- **Aim**: Copy all of the records below word for word, keeping every line in its original order.

- **Material for this task**:
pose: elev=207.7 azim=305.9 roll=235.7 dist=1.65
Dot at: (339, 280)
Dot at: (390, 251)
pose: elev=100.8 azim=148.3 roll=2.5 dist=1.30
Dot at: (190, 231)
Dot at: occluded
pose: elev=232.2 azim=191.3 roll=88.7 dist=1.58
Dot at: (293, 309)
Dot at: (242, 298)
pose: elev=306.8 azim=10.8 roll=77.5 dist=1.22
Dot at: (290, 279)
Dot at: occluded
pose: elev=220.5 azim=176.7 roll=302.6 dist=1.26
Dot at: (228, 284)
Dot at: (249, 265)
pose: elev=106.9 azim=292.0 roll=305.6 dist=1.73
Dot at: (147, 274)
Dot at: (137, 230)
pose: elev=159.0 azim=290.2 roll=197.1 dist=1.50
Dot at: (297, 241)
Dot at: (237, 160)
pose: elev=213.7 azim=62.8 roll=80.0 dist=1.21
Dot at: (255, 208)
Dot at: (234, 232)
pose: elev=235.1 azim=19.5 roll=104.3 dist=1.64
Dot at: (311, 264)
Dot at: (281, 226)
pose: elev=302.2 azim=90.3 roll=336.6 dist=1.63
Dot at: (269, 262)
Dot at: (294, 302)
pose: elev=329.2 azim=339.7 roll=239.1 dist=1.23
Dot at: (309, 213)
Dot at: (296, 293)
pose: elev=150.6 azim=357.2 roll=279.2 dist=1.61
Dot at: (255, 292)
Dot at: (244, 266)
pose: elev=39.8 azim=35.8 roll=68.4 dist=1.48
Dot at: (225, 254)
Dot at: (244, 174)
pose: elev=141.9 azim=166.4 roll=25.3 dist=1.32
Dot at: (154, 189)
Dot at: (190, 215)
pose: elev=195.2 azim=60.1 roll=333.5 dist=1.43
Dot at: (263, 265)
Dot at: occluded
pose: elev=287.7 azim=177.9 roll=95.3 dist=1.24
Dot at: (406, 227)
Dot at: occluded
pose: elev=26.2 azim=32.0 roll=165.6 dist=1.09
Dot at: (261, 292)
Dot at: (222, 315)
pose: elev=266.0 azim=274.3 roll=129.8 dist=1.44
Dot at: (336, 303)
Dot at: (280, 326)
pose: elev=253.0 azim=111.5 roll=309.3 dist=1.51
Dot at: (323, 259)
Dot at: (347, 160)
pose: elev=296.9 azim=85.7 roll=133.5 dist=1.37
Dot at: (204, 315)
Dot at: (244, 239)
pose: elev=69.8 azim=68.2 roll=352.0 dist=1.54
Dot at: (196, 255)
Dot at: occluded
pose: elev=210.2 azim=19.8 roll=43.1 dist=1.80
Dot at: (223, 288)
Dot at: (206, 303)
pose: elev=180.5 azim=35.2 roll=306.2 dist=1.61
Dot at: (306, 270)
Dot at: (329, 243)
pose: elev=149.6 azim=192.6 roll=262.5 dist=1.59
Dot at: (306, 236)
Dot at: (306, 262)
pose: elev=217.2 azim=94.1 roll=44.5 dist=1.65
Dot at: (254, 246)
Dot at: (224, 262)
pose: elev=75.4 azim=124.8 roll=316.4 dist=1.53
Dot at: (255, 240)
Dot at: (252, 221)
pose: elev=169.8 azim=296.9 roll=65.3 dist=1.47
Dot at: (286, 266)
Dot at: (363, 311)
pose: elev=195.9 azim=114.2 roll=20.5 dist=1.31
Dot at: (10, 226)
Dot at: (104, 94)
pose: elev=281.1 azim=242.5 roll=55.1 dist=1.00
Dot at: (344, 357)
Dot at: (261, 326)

- **Exercise result**:
pose: elev=207.7 azim=305.9 roll=235.7 dist=1.65
Dot at: (339, 280)
Dot at: (390, 251)
pose: elev=100.8 azim=148.3 roll=2.5 dist=1.30
Dot at: (190, 231)
Dot at: occluded
pose: elev=232.2 azim=191.3 roll=88.7 dist=1.58
Dot at: (293, 309)
Dot at: (242, 298)
pose: elev=306.8 azim=10.8 roll=77.5 dist=1.22
Dot at: (290, 279)
Dot at: occluded
pose: elev=220.5 azim=176.7 roll=302.6 dist=1.26
Dot at: (228, 284)
Dot at: (249, 265)
pose: elev=106.9 azim=292.0 roll=305.6 dist=1.73
Dot at: (147, 274)
Dot at: (137, 230)
pose: elev=159.0 azim=290.2 roll=197.1 dist=1.50
Dot at: (297, 241)
Dot at: (237, 160)
pose: elev=213.7 azim=62.8 roll=80.0 dist=1.21
Dot at: (255, 208)
Dot at: (234, 232)
pose: elev=235.1 azim=19.5 roll=104.3 dist=1.64
Dot at: (311, 264)
Dot at: (281, 226)
pose: elev=302.2 azim=90.3 roll=336.6 dist=1.63
Dot at: (269, 262)
Dot at: (294, 302)
pose: elev=329.2 azim=339.7 roll=239.1 dist=1.23
Dot at: (309, 213)
Dot at: (296, 293)
pose: elev=150.6 azim=357.2 roll=279.2 dist=1.61
Dot at: (255, 292)
Dot at: (244, 266)
pose: elev=39.8 azim=35.8 roll=68.4 dist=1.48
Dot at: (225, 254)
Dot at: (244, 174)
pose: elev=141.9 azim=166.4 roll=25.3 dist=1.32
Dot at: (154, 189)
Dot at: (190, 215)
pose: elev=195.2 azim=60.1 roll=333.5 dist=1.43
Dot at: (263, 265)
Dot at: occluded
pose: elev=287.7 azim=177.9 roll=95.3 dist=1.24
Dot at: (406, 227)
Dot at: occluded
pose: elev=26.2 azim=32.0 roll=165.6 dist=1.09
Dot at: (261, 292)
Dot at: (222, 315)
pose: elev=266.0 azim=274.3 roll=129.8 dist=1.44
Dot at: (336, 303)
Dot at: (280, 326)
pose: elev=253.0 azim=111.5 roll=309.3 dist=1.51
Dot at: (323, 259)
Dot at: (347, 160)
pose: elev=296.9 azim=85.7 roll=133.5 dist=1.37
Dot at: (204, 315)
Dot at: (244, 239)
pose: elev=69.8 azim=68.2 roll=352.0 dist=1.54
Dot at: (196, 255)
Dot at: occluded
pose: elev=210.2 azim=19.8 roll=43.1 dist=1.80
Dot at: (223, 288)
Dot at: (206, 303)
pose: elev=180.5 azim=35.2 roll=306.2 dist=1.61
Dot at: (306, 270)
Dot at: (329, 243)
pose: elev=149.6 azim=192.6 roll=262.5 dist=1.59
Dot at: (306, 236)
Dot at: (306, 262)
pose: elev=217.2 azim=94.1 roll=44.5 dist=1.65
Dot at: (254, 246)
Dot at: (224, 262)
pose: elev=75.4 azim=124.8 roll=316.4 dist=1.53
Dot at: (255, 240)
Dot at: (252, 221)
pose: elev=169.8 azim=296.9 roll=65.3 dist=1.47
Dot at: (286, 266)
Dot at: (363, 311)
pose: elev=195.9 azim=114.2 roll=20.5 dist=1.31
Dot at: (10, 226)
Dot at: (104, 94)
pose: elev=281.1 azim=242.5 roll=55.1 dist=1.00
Dot at: (344, 357)
Dot at: (261, 326)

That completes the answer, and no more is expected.